Let us suppose that a car dealer owns a warehouse full of cars. Due to a natural calamity, this warehouse is flooded. All the cars are damaged – some completely, others partially. In this situation, what happens to the ITC claim of the dealer on those cars? What does the GST Act provide for on ITC against fully damaged goods and partially damaged goods?

Before analyzing provision relating to ITC, we need to bear in mind that the dealer will have most certainly received a certain amount as claim from the insurance company to make up for the loss.

The first issue that comes up is the difference in laws for ITC in the case of partially damaged versus fully damaged goods. It is important to note that while the erstwhile CCR covered the treatment for both the situations, partially damaged and fully damaged goods, Section 17 (5) of the GST Law only talks about fully damaged goods. We believe this difference is intentional.
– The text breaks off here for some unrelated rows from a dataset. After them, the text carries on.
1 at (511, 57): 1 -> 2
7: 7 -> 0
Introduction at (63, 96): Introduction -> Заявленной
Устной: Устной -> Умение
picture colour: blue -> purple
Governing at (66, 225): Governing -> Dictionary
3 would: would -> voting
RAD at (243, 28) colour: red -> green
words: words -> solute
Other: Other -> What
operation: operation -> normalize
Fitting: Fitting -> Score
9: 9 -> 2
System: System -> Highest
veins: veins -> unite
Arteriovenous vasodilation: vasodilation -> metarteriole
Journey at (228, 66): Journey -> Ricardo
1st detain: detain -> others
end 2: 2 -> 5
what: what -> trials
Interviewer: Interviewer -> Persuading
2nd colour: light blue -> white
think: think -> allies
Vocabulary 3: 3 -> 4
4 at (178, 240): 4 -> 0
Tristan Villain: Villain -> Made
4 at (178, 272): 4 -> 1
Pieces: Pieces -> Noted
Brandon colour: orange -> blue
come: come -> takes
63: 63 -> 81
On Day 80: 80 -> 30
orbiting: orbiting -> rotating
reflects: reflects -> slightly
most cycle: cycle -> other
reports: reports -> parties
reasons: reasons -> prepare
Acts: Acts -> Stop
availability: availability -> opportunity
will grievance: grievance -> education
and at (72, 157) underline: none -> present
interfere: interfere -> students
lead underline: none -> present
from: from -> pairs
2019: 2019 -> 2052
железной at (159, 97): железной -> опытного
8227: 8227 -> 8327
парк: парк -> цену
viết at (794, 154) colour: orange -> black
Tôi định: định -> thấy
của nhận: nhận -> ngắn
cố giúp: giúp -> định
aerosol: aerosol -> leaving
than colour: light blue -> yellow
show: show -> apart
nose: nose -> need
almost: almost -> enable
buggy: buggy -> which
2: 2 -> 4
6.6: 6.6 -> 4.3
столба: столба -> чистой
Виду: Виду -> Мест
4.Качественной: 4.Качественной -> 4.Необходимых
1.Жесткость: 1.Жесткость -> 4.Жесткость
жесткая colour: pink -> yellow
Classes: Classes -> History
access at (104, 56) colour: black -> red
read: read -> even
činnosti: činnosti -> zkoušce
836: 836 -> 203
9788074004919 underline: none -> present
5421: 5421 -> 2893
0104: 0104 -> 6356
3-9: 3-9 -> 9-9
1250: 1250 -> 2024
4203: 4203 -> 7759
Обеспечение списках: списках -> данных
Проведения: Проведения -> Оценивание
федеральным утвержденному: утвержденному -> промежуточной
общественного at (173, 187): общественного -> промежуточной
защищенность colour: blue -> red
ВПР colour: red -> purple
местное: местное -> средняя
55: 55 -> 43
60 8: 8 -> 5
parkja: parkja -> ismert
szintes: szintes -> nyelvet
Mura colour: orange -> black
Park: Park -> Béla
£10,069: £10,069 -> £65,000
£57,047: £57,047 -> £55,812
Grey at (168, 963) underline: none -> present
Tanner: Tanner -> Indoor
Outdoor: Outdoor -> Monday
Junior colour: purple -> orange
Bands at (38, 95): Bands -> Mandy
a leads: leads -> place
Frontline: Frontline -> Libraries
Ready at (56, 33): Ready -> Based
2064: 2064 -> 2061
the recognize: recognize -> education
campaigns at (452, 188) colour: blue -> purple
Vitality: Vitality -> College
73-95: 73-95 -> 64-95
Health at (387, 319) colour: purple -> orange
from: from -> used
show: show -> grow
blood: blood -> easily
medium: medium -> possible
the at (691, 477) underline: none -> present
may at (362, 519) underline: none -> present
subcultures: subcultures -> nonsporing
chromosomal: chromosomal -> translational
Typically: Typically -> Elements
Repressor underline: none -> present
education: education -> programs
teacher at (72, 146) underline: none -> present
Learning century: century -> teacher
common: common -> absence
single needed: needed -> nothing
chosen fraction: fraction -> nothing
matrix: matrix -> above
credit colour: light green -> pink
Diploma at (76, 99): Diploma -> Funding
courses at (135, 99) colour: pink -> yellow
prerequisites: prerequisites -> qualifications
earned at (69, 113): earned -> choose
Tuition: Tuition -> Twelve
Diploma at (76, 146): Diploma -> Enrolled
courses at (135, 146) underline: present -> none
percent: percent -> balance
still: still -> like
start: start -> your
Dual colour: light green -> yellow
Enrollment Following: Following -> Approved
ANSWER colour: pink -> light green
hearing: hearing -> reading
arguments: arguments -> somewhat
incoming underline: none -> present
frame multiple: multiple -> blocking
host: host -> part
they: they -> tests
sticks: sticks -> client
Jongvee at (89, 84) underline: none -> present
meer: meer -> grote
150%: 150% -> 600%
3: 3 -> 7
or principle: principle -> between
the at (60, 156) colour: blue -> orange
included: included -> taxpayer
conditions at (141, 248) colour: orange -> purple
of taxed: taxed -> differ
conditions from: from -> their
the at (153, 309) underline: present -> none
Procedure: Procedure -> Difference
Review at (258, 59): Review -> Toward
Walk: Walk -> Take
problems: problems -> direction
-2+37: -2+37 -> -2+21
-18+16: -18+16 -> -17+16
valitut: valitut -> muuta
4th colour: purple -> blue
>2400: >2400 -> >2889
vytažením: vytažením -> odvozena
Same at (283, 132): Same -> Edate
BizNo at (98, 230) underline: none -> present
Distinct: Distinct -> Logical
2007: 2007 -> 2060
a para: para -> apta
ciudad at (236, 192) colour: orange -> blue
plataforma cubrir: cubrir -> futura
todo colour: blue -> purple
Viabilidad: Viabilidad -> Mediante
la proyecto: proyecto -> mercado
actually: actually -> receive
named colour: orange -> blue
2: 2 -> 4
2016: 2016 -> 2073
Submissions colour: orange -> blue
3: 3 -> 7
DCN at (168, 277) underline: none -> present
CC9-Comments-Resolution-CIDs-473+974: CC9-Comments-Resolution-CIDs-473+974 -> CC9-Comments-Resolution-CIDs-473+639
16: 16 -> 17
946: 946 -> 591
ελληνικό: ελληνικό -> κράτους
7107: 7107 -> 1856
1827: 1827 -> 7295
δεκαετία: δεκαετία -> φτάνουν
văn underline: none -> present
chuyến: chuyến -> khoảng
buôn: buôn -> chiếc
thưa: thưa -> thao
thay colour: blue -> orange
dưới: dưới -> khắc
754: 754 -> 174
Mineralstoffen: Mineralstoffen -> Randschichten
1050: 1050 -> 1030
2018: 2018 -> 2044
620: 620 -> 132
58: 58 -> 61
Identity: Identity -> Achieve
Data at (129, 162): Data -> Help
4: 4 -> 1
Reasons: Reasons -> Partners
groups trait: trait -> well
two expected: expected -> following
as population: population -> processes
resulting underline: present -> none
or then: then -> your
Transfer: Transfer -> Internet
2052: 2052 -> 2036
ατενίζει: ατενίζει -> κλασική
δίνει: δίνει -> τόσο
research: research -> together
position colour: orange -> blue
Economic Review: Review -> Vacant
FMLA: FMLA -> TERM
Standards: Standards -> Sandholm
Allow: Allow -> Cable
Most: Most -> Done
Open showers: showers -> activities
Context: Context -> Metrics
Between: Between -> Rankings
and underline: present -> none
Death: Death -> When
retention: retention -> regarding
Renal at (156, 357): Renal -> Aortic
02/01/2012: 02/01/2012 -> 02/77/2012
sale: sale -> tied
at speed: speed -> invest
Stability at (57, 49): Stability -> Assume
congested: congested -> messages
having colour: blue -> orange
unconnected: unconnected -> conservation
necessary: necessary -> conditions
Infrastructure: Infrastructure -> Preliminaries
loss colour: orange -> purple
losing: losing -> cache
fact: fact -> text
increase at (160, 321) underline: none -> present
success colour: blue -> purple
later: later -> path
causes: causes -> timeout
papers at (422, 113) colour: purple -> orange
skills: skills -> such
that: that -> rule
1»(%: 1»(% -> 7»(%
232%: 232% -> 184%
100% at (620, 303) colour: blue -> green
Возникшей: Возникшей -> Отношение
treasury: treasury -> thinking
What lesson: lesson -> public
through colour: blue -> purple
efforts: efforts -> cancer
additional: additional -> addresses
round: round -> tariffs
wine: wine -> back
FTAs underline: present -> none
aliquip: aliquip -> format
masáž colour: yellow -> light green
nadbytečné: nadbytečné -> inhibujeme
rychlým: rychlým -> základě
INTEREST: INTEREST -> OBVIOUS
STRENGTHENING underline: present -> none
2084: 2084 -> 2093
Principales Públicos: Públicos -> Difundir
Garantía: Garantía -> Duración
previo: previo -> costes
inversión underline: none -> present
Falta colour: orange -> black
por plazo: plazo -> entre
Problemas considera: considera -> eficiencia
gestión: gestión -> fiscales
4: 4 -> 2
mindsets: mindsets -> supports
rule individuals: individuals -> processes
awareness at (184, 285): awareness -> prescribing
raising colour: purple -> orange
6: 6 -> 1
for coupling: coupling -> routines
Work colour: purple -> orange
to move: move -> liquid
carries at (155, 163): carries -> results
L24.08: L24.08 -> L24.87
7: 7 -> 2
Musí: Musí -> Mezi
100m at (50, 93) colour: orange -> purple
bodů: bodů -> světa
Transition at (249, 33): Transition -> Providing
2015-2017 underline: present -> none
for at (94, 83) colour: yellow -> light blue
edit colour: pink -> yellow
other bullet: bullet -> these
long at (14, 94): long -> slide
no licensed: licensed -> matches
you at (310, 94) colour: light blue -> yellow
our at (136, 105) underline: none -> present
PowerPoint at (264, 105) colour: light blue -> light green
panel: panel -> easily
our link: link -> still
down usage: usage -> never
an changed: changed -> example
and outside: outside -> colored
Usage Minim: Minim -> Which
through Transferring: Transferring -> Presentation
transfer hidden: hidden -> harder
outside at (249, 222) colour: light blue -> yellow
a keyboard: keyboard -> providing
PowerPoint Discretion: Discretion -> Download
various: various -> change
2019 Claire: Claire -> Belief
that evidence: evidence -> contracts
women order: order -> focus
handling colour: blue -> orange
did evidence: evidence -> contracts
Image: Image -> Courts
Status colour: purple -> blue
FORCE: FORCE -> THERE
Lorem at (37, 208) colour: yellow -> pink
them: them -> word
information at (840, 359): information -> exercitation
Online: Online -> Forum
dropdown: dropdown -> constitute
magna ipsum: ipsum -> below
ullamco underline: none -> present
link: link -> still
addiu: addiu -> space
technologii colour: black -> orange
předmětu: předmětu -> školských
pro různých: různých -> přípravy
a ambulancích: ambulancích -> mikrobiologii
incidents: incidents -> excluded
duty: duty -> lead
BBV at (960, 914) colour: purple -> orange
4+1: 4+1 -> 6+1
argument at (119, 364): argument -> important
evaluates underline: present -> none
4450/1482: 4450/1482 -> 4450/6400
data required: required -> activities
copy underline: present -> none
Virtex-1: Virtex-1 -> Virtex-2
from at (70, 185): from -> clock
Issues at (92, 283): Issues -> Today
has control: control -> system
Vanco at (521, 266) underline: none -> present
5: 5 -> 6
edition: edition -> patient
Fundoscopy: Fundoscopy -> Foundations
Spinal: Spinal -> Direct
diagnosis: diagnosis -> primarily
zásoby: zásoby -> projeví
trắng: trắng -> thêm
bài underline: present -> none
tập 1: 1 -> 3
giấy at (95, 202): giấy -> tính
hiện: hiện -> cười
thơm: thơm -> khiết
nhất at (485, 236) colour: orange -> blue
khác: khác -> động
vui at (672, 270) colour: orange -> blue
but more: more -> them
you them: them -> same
The issue of ITC reversal itself comes up next. If the partially damaged car can still be sold as a car, either at a lower price or after some mechanical work, there is no need to reverse ITC, as there is no provision for partly damaged goods in the GST Laws. In such a situation, if a car worth 10 lakhs is sold for 5 lakhs, under these circumstances, the seller still gets ITC on the full amount it was originally purchased at.

Fully damaged cars can be taken apart and sold for scraps. As the car would not be sold as a car but rather scrap in such a situation, the seller doesn’t get the ITC for car sales. The ITC for scrap material is different from that applicable to Cars.

Lastly, the compensation that comes from the insurance is classified as an actionable claim as per the GST laws. Actionable claims, read with the definition of goods and with schedule III, are outside the purview of GST. Hence, there will be no tax on the money received through insurance.

While dealing a case for one of our clients who went through a similar situation, we were successful in convincing the authorities and the inquiry did not result in any tax demand.